This is a random story. I really like books. You know Walter Benjamin, in one of his essays he writes on unpacking his library. The essay is about not his book collection as such, but about the very process and meaning behind collecting books, and he goes on and on about it. At first, I reacted to it as bourgeois sentimentality, and, soon enough, I realized I was emulating it. Okay, we can all have our vices. The problem is that almost always, whenever I walk into a used bookstore, I can’t walk out without having purchased something; and if it is older, the better. Now this isn’t anything as fancy as what Benjamin’s going after (or, more aptly, anything like what Benjamin’s going after) but I can give you a bit of an idea of what my kind of sentimentality involves.
Over the winter, I was writing a paper on states — that is, the state, what it is, why it is, etc. (and, of course, from a Marxist perspective). I figure the paper would’ve been a really good and sound basis for further studies in political science but that the paper was actually a paper about writing a paper about the state — a “bibliographic essay.” One of the books that was very important in writing this paper was The State and Political Theory, by Martin Carnoy. It was published in 1984 and synthesized many of the Marxist debates on the state up until then (and, in fact, since then the debate has perhaps not gone very far, in many ways). I had to sign it out from one of the college libraries at the University of Toronto because, I think, the Robarts copy is missing (or stolen, it’s worth stealing).
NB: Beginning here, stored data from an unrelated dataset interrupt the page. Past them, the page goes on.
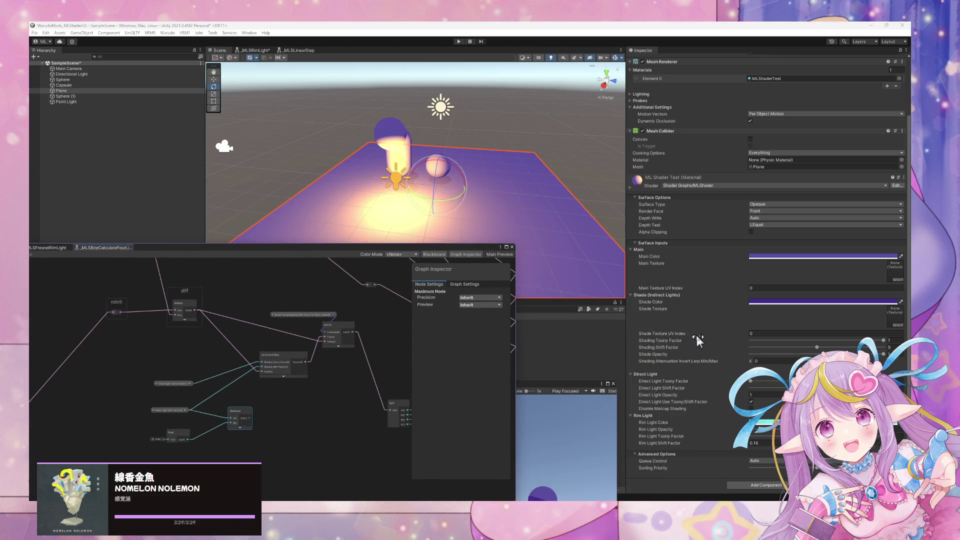
{"action": "left_click", "coordinate": [771, 444]}
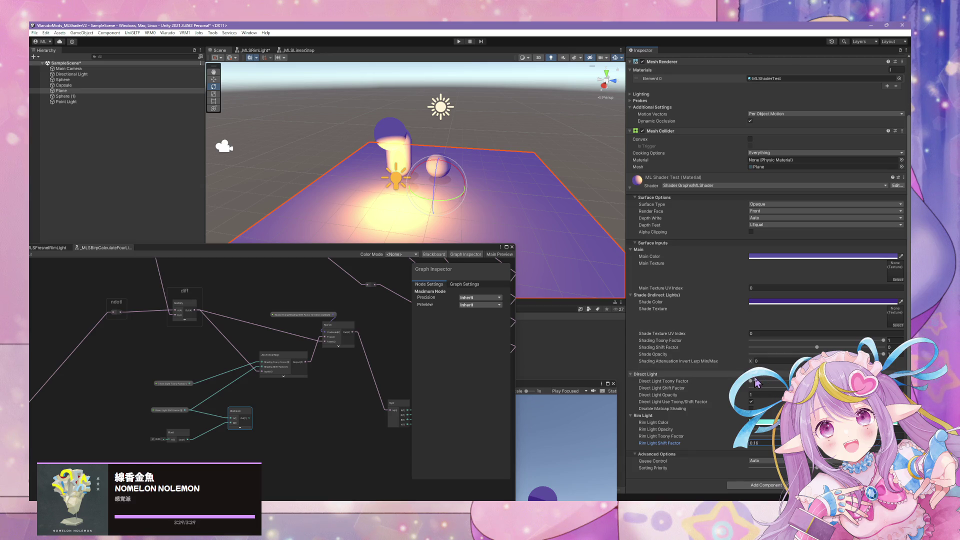
{"action": "left_click_drag", "start_coordinate": [753, 381], "coordinate": [907, 389]}
{"action": "mouse_move", "coordinate": [820, 388]}
{"action": "left_mouse_down"}
{"action": "mouse_move", "coordinate": [850, 388]}
{"action": "mouse_move", "coordinate": [790, 389]}
{"action": "mouse_move", "coordinate": [850, 381]}
{"action": "mouse_move", "coordinate": [800, 381]}
{"action": "mouse_move", "coordinate": [830, 388]}
{"action": "left_mouse_up"}
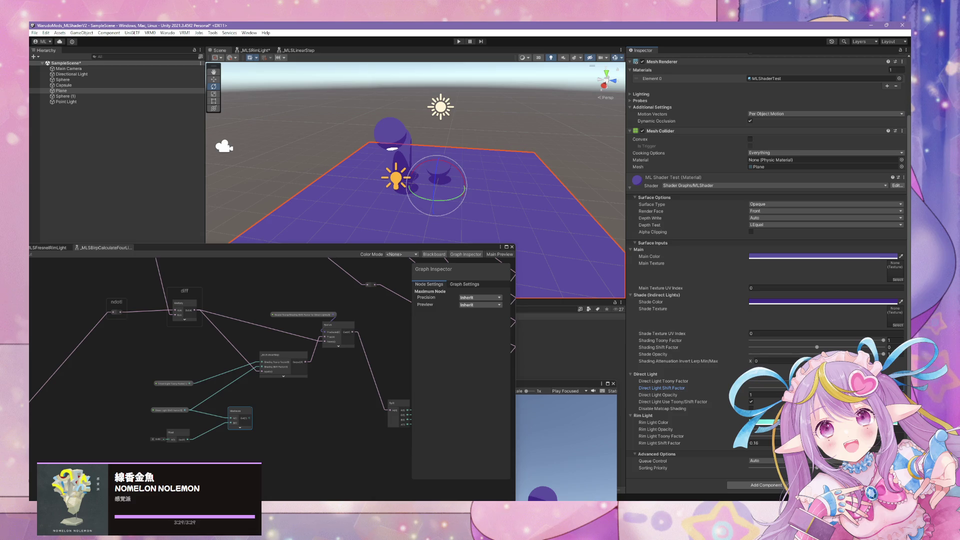
{"action": "left_click_drag", "start_coordinate": [830, 388], "coordinate": [796, 388]}
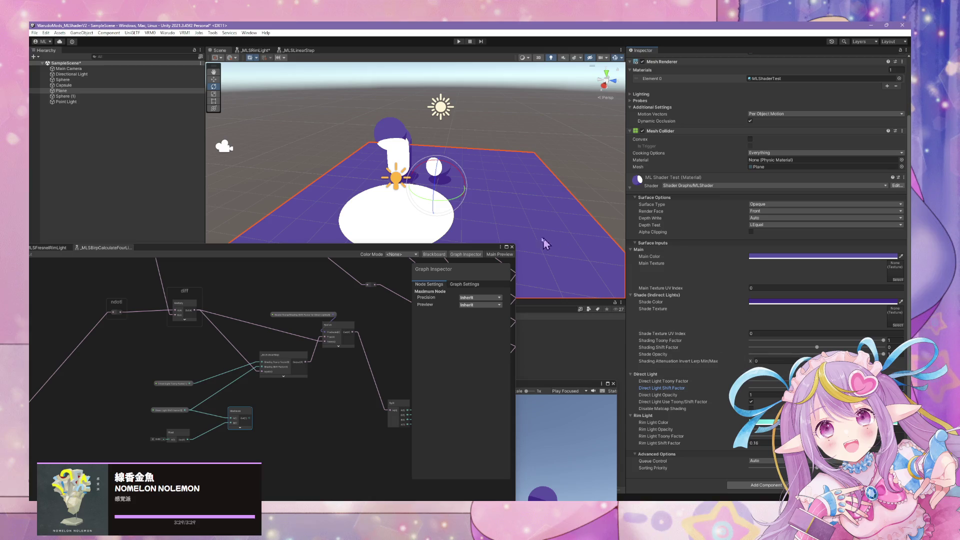
{"action": "mouse_move", "coordinate": [545, 243]}
{"action": "left_mouse_down"}
{"action": "mouse_move", "coordinate": [204, 137]}
{"action": "mouse_move", "coordinate": [669, 252]}
{"action": "mouse_move", "coordinate": [774, 249]}
{"action": "mouse_move", "coordinate": [500, 200]}
{"action": "mouse_move", "coordinate": [395, 220]}
{"action": "mouse_move", "coordinate": [750, 407]}
{"action": "left_mouse_up"}
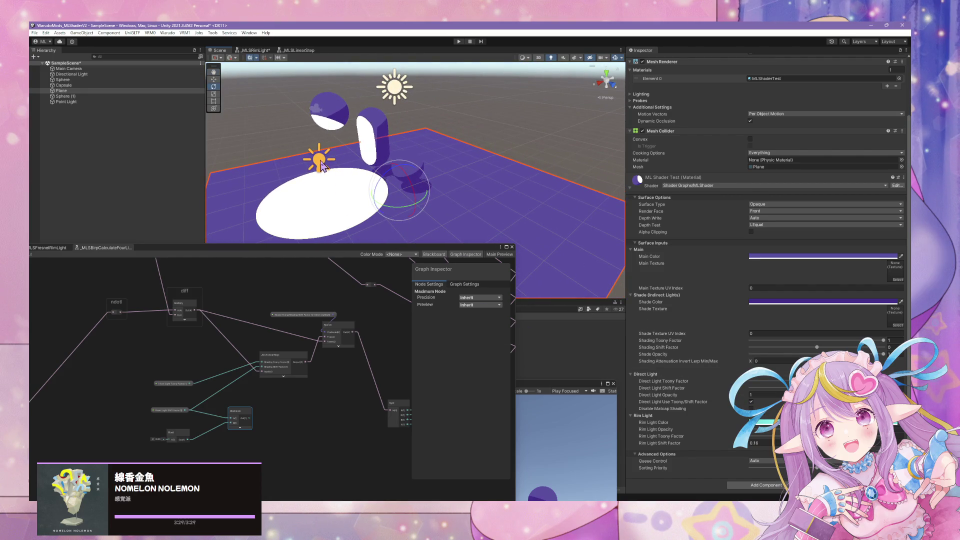
{"action": "left_click", "coordinate": [321, 165]}
Step: Set the point light's colour to a pink swatch
{"action": "left_click", "coordinate": [773, 132]}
In Markham not too far from where I live, there is a used bookstore. The problem with this one, unlike BMV or any of the other used bookstores downtown, is that stock turnover is really low, and new (old) things take a long time to arrive and be put on display. And, since I spend so many Fridays there, this is one of those rare used bookstores from which I can often walk out without having purchased anything.
But, one Friday, I stumbled upon Carnoy’s book in fine paperback. With the exception of a little bit of hard-to-notice highlighting in the front, the book was spotless. Now, what’s interesting is that what seems to be the original receipt was still in the book. It is a receipt for two texts, actually — one cost $5.95, the other $13.30. I can’t imagine this book costing $5.95, even back in the 1980s (although, the used price was $6.00), so probably it was purchased for $13.30. If, indeed, it is in fact the original receipt. But I’d like to think that it is because the date on the top says “02-12-85″. This, of course, can mean one of two things: February 12, 1985, or December 2, 1985.
For no reason other than sheer sentimentality, which is where we began, I’d like to think it’s the latter — because that’s my birthday.